Otherkind, Psi*Run, Ghost/Echo style dice. You died but your brain was scanned and conscripted to fight via mechs, which damages your few remaining emotional memories. Print a copy for each player. It can help to imagine a few possible military missions/alien planets ahead of time. (One rules tweak – change the Failure under Attempt to “Player says what they’ll need from another character to succeed.”)
Editor’s note: Aaron ran this for me at the Arizona Game Fair and it is super neat! I think one more round of development would be nice. I hope Jay considers doing so!
One person plays the Agent who has just been (nearly) killed in action. The other players frame flashback scenes of their career based on card draws. Spy action/thriller genre. Needs a deck of cards.

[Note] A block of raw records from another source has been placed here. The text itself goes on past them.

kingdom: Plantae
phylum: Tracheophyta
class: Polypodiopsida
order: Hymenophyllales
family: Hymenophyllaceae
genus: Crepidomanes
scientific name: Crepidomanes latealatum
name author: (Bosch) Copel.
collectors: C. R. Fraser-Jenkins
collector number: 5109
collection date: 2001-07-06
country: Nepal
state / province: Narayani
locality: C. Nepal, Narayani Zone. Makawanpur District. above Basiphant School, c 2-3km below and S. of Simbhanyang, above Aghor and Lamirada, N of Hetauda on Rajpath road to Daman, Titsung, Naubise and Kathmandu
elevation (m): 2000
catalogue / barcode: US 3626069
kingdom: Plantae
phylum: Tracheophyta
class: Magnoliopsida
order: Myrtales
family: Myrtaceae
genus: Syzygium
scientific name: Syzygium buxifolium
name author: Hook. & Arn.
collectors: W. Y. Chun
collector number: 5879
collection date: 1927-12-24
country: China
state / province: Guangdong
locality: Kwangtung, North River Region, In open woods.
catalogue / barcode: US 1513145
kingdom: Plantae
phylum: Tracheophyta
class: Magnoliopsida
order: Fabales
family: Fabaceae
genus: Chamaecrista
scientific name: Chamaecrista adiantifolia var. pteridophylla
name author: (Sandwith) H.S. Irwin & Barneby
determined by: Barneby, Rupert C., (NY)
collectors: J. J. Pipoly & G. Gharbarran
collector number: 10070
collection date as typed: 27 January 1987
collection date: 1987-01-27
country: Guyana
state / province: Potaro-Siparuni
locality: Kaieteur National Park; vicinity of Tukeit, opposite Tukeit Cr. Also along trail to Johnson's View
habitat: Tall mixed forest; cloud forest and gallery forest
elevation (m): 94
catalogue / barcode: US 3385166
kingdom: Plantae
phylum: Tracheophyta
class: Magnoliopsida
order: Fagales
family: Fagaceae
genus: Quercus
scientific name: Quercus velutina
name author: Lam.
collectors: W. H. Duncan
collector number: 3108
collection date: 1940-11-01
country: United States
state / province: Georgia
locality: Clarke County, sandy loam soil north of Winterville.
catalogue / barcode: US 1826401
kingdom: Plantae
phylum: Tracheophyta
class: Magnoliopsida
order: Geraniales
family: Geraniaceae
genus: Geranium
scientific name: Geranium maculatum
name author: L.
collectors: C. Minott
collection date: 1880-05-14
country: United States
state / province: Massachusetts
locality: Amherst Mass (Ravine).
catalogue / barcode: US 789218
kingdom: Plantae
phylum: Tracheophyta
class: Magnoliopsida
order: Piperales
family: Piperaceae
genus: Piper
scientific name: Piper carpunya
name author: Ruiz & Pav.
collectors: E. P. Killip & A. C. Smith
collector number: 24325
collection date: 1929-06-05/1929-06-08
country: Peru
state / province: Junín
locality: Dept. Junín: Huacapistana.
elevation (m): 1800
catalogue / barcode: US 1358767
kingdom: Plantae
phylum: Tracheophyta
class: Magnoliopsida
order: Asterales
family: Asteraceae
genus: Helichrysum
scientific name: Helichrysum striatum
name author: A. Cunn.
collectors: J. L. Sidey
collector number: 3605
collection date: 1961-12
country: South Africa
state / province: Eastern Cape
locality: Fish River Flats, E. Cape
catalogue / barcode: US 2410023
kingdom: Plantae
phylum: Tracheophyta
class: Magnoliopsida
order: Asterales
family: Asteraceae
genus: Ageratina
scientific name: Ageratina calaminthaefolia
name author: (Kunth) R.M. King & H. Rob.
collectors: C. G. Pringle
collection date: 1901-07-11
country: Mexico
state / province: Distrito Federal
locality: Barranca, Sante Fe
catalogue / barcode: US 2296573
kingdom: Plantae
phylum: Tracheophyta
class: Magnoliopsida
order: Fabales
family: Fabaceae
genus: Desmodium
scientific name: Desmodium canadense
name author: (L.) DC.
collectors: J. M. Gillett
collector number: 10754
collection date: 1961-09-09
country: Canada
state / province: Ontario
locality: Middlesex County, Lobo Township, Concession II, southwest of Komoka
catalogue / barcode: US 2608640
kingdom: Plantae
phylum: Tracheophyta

Part of a microgame collection, although I haven’t tried the others yet. Simple dice and narrative scenes plus a little meter/xp tracking, GM-less. Snakegrinder is a Sliders-style time traveling 80s glam metal band that have to fix someone else’s problems to get home! Think Bill and Ted. Actual guitar picks preferred, but cut-outable ones are included. Strong facilitation helps.
Vast & Starlit
Simple scene-setting with narrative resolution, with a clever cliffhanger mechanic, and collaborative alien creation. GM-less. Expansions available but not necessary. Sci-fi/Space Fantasy ship of prison escapees on the run. Strong facilitation helps.
Probably the most well-known on this list. Simple dice pool-building, plus narrative Keys. Space / Steampunk Fantasy. Lady Blackbird hired a smuggling crew to help her escape an arranged marriage and meet her lover across the solar system, but you start off captured. Strong GMing required.
Weird phrase interpretation mechanic needing a novel or other tome. You play priest/esses interpreting gibberish divine speech from an oracle. PvP – each player has a hidden agenda, and interpretations are vetted by majority vote.
Borderline entries with slightly more rules and longer play time:
Narrative scene-setting with one player judging/reacting secretly to the others. A woman player plays the man Kagematsu, masterless knight, who happens upon a war-torn Japanese village with mainly women left, under (supernatural?) threat. Other players play the village women trying to convince Kagematsu to stay and defend them. Will he love or pity them, or both? Try to work your way up the ladder of affection – or jump ahead at your peril. Technically GM-less, but strong facilitation helps. (I have not tried it, but if you don’t dig the woman player restriction, there’s a KaGaymatsu hack: http://www.gentechegioca.it/smf/index.php?topic=9371.0)
Carolina Death Crawl
Role-playing card game. Special cards required, which you can buy or print yourself. GM-less. Civil war betrayers try to make it back to friendly lines from their former homeland of North Carolina. Every one will die, except perhaps one. Technically competitive, but more focused on trying to work prompts in to the narrative. Eliminated players become ghosts who may larp haunting the survivors.